Look up Lois Lerner and all of the "oops we deleted those hard drives you subpoenaed from the IRS" during the Obama Administration. While some corruption involves a quid pro quo, the most damaging kind of corruption in our government today is ideological corruption.

When an unelected person has an opinion (which they're certainly entitled to have in their private life) and uses their government position to put their thumb on the scale of how people / organizations are treated to match their ideological beliefs, that's a different kind of corruption.

Knowingly and illegally violating somebody’s rights in order to enact some alternative agenda is very obviously corruption, and anybody who knowingly participated in it knowingly participated in corruption. Bribes and paying for influence aren’t the only form of corruption. Any abuse of power is corrupt.
I will not disagree with you there (have an upvote on me), but (not that we can know without it being investigated) that seems to be a straightforward case of employee theft of proprietary documents and data from their employer. If so, that’s something that absolutely should be prosecuted but it’s not a case of systematic/organization corruption (although willfully declining to investigate what happened might very well be).
I think I know the problem, they probably don't have one of those 25 minute annual data governance trainings to teach/remind them how to handle PII.

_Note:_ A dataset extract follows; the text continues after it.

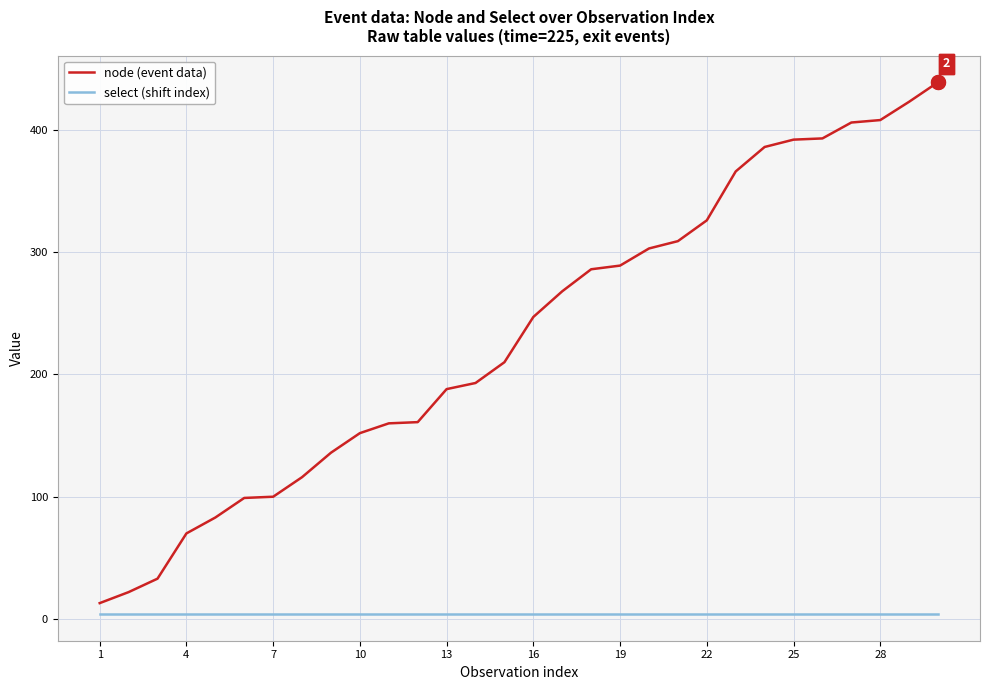

Which series has the widest spread of values?

node (event data)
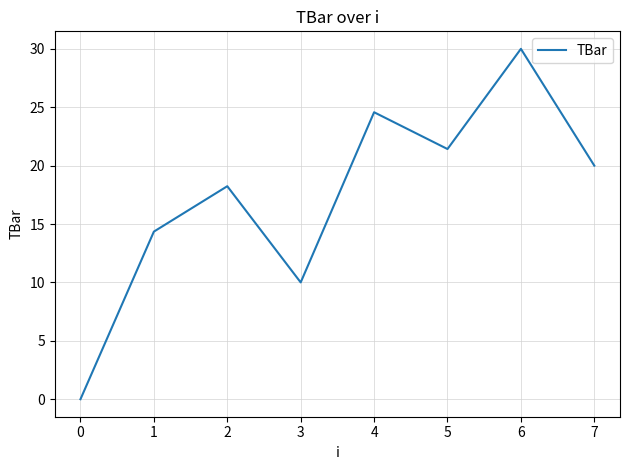

Read the value at 3.

10.0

I think I know the solution, we'll double the training session (we'll use the same training, but make them spend an hour on the same material and time them) and have them do it twice a year! That'll surely reduce error rates by a quarter!

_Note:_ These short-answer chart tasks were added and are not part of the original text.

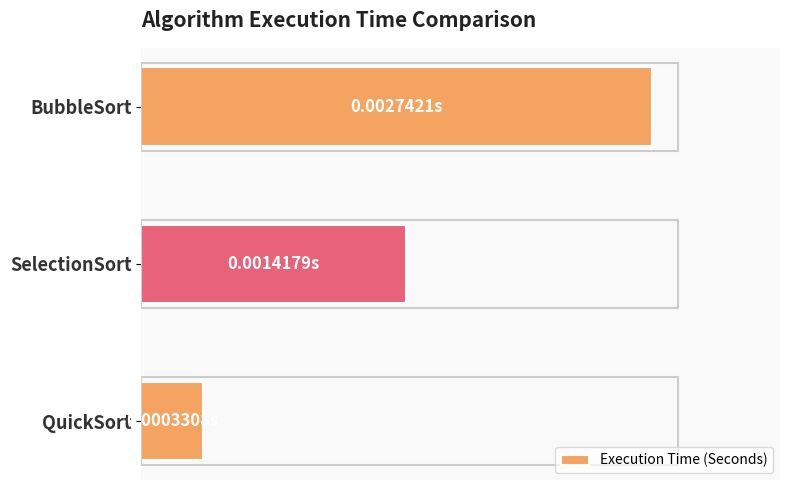

Are the bars horizontal?

Yes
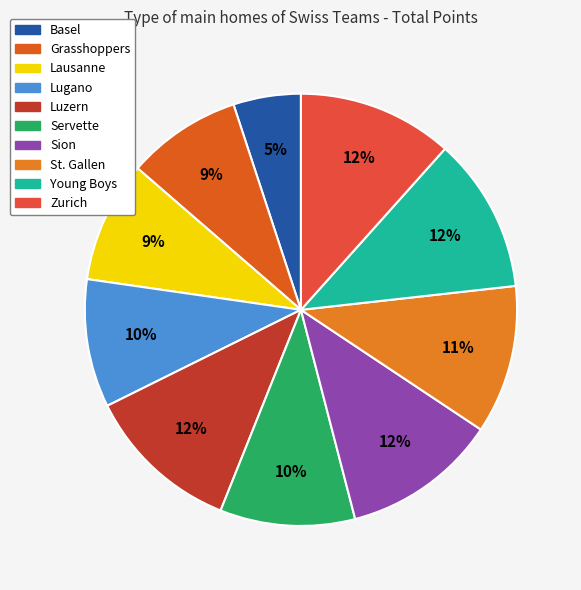

What is the smallest slice in the pie chart?

Basel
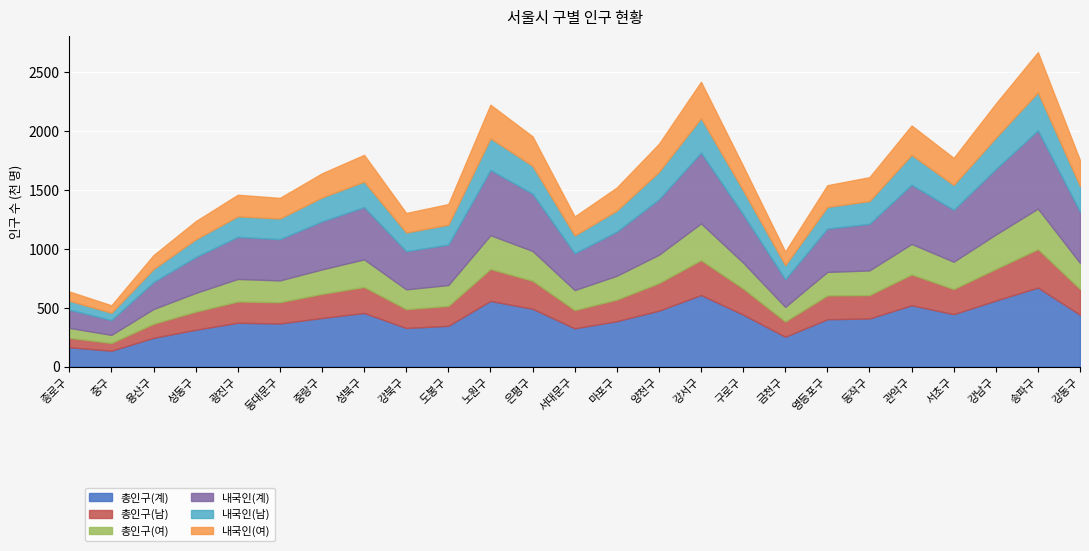

What is the difference between the maximum and minimum values in the 총인구(여) series?

276510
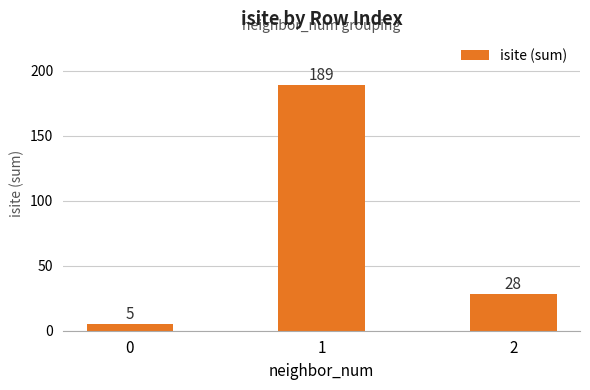

Does the chart contain stacked bars?

No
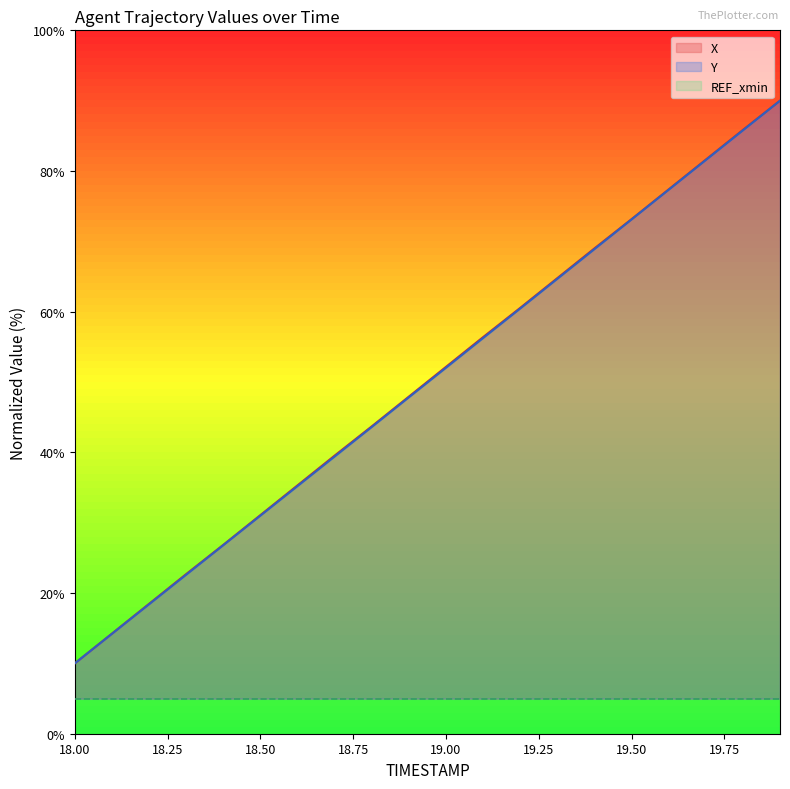

What is the difference between the maximum and minimum values in the Y series?

80.0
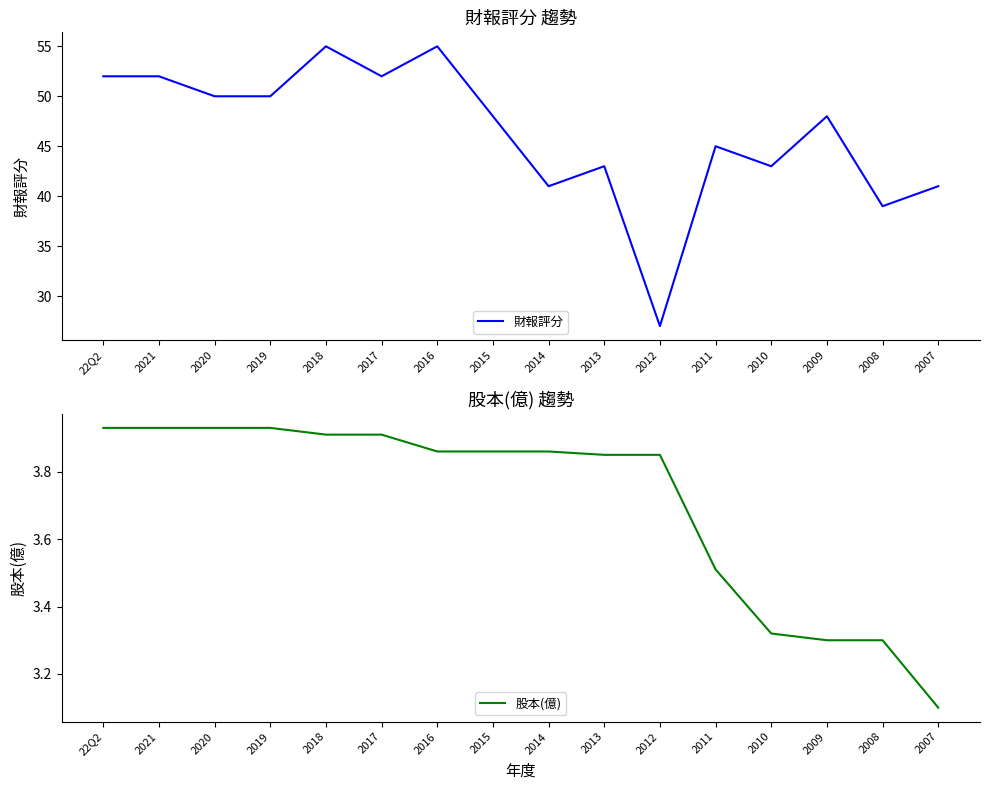

Does the chart have visible grid lines?

No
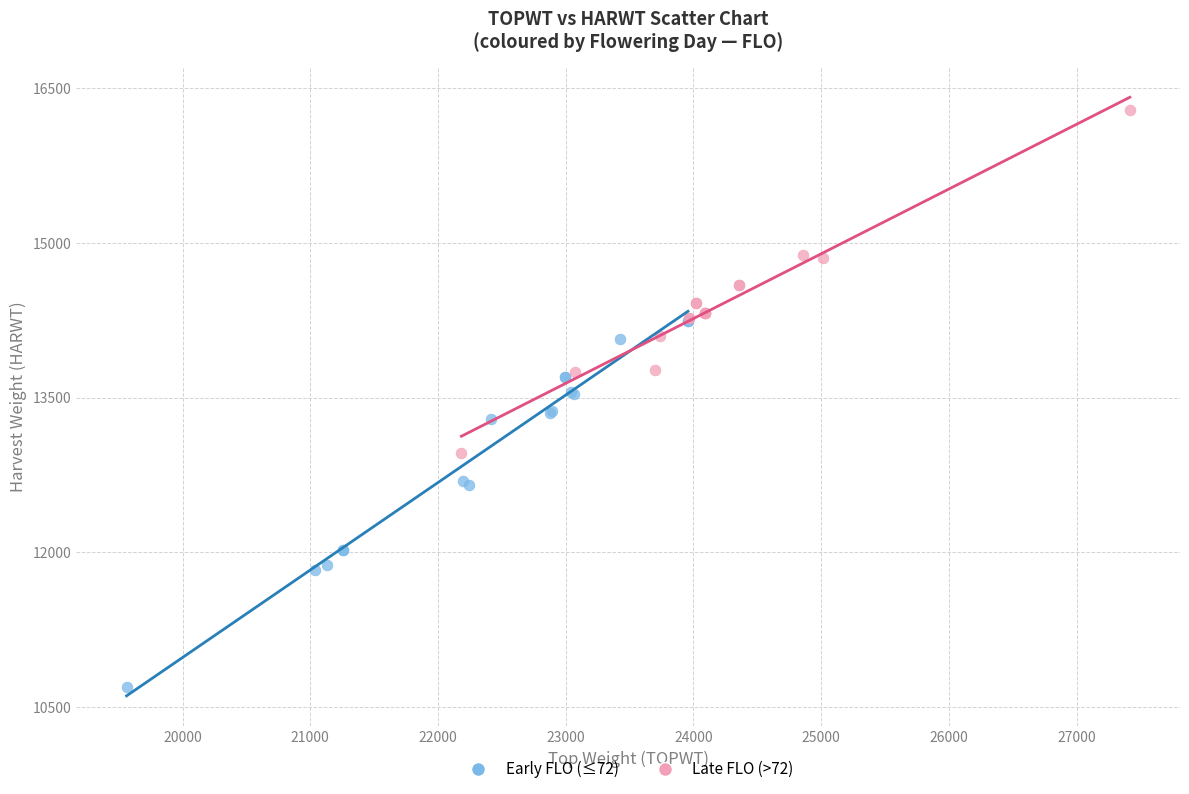

Which series reaches the minimum Y coordinate?

Early FLO (≤72)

The place I work for (not the government) actually started blocking USB storage devices because of the risk of data leaks. Too many of them involve misplaced flash drives.
What they really need are more agents. I think 87,000 should do the trick.
My new thesis is that an increasing number of problems is caused by human stupidity. We are entering a world as depicted by the movie Idiocracy.
this could be solved by not requiring collection of citizens' private info at gunpoint. but im sure all the idiots who reacted to snowden by building half working "solutions" with "please donate" buttons will not get this.
What a hostile website. I land on the page, a second goes by and then I get a flashing screen that redirects me... to the same page. A few more seconds go by and then I see a "validating credentials" loading message and again just get redirected to the same page. I'm sure my privacy plugins have something to do with this but come on, why do we need to do all this redirecting for just a web article? This could essentially be static!
You're not blocking enough. The site actually manages to display text even with JS disabled which is more than I can for some others.
IRS: Fucking IDIOTS! No Liability, No accountability! Who can SUE the IRS!? :/
While we're at it, what ever happened to the ID.me clusterfuck from earlier this year? As of February they said it wouldn't be mandatory, but all accounts are still being urged to switch to that privacy nightmare.